Introduction
It is useful, before describing the mechanical parts or mounting of the telescope, to explain the difference between the two kinds of telescope, refracting and reflecting, employed in astronomical work. The refracting telescope is the most familiar type as the ordinary spyglass or draw-tube telescope and the field or opera glass are all refracting telescopes. The refracting telescope is so called because the light from the distant object is refracted through a lens at the outer end of the tube and forms an image of the object at the inner end, just as a camera forms an image on the ground glass or film, and this image is viewed and magnified by the eyepiece or ocular. The reflecting telescope on the other hand has the upper or outer end of the tube open and the light from the distant object is reflected (hence the name) from a concave mirror at the lower end of the tube, forming the image of the object at the top, where it can be viewed and magnified by the ocular as in the refractor.

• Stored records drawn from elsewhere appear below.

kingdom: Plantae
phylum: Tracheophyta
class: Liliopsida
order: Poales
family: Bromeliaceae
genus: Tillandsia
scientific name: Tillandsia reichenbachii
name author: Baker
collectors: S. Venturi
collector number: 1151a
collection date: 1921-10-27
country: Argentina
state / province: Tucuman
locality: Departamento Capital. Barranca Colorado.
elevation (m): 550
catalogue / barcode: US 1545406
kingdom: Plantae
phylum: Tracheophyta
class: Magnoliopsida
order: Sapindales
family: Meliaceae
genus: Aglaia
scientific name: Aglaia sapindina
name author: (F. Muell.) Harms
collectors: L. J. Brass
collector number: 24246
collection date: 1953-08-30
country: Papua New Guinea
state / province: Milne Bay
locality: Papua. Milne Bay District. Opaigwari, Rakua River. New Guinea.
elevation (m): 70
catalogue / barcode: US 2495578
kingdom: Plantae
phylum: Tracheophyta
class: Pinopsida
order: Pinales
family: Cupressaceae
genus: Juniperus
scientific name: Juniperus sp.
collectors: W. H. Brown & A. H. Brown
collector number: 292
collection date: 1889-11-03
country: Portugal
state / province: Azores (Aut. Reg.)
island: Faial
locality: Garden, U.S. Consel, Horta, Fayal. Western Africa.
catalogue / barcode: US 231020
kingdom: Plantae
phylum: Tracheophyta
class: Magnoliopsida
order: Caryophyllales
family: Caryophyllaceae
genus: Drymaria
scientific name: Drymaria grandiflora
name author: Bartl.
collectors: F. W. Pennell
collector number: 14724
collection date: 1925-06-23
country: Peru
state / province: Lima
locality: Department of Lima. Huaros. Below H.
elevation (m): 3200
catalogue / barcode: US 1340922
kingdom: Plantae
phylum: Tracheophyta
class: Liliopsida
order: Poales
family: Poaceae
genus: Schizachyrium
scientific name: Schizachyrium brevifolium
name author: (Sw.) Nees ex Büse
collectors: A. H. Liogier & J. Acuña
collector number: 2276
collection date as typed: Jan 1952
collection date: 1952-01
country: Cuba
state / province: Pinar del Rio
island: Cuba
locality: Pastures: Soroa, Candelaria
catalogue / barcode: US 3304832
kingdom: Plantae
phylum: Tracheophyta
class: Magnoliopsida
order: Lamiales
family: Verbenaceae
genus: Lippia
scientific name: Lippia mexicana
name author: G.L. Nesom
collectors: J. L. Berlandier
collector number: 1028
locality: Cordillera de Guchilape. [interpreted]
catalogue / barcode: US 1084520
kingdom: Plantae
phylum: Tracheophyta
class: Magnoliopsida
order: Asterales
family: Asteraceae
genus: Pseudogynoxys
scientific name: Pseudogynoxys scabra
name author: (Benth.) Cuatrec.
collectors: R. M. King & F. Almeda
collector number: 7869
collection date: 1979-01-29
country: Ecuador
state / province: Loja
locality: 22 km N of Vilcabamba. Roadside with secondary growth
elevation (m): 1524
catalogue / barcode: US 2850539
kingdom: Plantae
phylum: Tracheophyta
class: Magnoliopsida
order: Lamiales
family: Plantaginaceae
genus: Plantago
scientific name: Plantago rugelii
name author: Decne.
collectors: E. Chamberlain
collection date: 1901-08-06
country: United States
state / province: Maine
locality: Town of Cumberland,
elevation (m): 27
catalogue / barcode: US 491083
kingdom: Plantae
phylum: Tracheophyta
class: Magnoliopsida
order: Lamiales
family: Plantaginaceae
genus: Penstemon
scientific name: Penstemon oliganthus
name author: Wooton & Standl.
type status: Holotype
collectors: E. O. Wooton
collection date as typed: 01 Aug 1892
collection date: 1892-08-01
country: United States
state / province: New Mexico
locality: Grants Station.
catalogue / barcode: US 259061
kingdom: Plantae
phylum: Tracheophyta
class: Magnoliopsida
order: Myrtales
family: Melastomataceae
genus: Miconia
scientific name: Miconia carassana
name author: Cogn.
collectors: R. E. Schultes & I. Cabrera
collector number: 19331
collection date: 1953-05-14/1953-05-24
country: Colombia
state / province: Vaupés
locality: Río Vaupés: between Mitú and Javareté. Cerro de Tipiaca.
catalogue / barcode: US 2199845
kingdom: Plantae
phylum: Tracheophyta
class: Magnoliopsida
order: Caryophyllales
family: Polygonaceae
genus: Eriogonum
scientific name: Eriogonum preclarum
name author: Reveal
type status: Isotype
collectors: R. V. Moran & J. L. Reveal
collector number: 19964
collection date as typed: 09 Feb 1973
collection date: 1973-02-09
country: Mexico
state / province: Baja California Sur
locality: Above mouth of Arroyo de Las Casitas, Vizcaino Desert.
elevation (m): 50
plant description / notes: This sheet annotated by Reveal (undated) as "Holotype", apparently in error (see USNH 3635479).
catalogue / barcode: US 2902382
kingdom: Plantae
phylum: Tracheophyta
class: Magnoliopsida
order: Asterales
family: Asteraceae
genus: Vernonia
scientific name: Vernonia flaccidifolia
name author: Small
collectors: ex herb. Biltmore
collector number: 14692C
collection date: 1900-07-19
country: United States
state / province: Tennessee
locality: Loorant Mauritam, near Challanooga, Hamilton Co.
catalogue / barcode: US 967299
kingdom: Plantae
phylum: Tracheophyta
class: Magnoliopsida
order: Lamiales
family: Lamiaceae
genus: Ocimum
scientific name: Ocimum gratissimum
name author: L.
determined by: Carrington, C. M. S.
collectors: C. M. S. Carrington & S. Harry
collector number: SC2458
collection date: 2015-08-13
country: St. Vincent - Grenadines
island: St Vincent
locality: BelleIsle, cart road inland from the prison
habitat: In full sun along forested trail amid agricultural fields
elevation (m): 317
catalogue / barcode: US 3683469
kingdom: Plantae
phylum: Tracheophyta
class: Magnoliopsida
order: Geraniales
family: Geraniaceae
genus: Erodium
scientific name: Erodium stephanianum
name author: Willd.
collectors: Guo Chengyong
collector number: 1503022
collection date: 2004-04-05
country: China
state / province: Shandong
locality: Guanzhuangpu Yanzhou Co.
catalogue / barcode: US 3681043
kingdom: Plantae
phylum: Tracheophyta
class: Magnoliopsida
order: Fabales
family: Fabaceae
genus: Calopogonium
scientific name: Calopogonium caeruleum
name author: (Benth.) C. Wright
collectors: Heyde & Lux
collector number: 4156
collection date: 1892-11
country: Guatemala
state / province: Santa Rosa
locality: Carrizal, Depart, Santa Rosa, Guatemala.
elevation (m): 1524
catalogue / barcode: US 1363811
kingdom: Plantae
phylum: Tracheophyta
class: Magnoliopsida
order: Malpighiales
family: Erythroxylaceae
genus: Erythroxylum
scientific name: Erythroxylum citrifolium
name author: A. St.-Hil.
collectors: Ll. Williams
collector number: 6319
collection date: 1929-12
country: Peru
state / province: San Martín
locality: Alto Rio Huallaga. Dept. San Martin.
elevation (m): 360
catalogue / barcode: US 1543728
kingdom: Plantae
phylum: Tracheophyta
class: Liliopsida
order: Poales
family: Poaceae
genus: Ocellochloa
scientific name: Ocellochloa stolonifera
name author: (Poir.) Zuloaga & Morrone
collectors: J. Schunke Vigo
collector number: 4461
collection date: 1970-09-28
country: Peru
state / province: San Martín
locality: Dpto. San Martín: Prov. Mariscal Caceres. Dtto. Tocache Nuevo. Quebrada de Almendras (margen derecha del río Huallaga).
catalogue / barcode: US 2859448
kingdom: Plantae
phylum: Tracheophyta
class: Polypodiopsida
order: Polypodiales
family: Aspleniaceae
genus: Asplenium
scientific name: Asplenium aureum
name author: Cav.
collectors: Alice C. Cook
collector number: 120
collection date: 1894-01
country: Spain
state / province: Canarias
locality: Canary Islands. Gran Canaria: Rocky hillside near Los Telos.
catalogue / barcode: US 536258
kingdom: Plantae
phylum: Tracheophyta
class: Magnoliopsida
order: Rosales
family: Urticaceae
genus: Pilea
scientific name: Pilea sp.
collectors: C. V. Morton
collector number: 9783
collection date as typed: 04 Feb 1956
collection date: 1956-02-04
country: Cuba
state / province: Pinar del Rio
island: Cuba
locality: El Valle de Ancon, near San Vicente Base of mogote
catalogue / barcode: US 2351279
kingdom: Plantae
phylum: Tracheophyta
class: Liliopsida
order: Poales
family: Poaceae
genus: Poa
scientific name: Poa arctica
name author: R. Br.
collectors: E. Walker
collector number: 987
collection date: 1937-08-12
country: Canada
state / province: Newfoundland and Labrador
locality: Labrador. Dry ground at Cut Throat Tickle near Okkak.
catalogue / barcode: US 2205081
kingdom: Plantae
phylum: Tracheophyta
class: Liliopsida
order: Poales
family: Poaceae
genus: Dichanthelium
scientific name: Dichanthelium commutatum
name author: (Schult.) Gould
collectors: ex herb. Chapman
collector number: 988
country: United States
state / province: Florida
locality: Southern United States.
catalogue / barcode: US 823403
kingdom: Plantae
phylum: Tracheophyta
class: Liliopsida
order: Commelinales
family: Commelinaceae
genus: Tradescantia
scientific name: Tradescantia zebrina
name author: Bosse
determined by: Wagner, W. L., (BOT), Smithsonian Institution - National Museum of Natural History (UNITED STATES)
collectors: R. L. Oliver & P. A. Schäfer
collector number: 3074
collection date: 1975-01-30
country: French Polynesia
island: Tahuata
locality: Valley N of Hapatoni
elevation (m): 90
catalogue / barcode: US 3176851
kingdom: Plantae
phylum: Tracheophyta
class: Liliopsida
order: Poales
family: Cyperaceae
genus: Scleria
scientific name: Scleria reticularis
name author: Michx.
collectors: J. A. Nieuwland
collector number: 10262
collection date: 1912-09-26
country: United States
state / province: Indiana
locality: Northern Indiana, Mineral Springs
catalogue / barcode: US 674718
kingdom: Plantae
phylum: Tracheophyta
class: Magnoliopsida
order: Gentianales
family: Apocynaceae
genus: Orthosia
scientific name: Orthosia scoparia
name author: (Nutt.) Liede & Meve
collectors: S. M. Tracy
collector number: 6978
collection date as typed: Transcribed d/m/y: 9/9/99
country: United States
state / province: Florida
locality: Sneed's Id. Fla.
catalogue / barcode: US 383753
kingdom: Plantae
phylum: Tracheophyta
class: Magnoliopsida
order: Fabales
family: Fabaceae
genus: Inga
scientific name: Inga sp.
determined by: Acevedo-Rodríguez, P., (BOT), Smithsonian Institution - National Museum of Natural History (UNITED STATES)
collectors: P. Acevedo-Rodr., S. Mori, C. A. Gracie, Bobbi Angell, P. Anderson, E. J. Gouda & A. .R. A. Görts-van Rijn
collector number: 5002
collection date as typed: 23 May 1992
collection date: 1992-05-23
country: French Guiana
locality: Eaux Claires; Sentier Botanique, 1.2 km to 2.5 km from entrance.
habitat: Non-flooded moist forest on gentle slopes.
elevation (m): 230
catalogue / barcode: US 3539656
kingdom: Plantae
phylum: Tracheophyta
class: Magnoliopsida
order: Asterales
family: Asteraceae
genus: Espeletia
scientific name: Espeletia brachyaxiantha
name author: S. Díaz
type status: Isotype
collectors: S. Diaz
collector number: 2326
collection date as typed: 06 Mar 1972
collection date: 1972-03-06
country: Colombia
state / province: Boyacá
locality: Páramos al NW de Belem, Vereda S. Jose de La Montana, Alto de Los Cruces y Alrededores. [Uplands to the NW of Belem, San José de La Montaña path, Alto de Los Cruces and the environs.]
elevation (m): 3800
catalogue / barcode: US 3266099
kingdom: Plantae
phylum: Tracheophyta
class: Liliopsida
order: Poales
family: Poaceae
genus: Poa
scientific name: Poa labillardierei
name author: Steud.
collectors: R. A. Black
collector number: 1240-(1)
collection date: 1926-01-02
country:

Each type of telescope has its astronomical advantages and disadvantages. The refractor is better suited for visual observations such as the measurement of double stars and the study of planetary detail and is less affected by temperature changes than the reflector. On the other hand the reflector, on account of its perfect achromatism, is the instrument par excellence for photographic observations, and, as more than three-fourths of modern astronomical work is photographic, it appears to be superseding the refractor. This advantage is increased by the fact that the refractor has apparently reached the useful limit in size and that it costs at least three times as much as a reflector of the same aperture. Although each type of telescope has its characteristic type of mounting for astronomical purposes, the principles are the same for each and can probably be most easily followed by describing the essential parts of the mounting of the 72-inch telescope.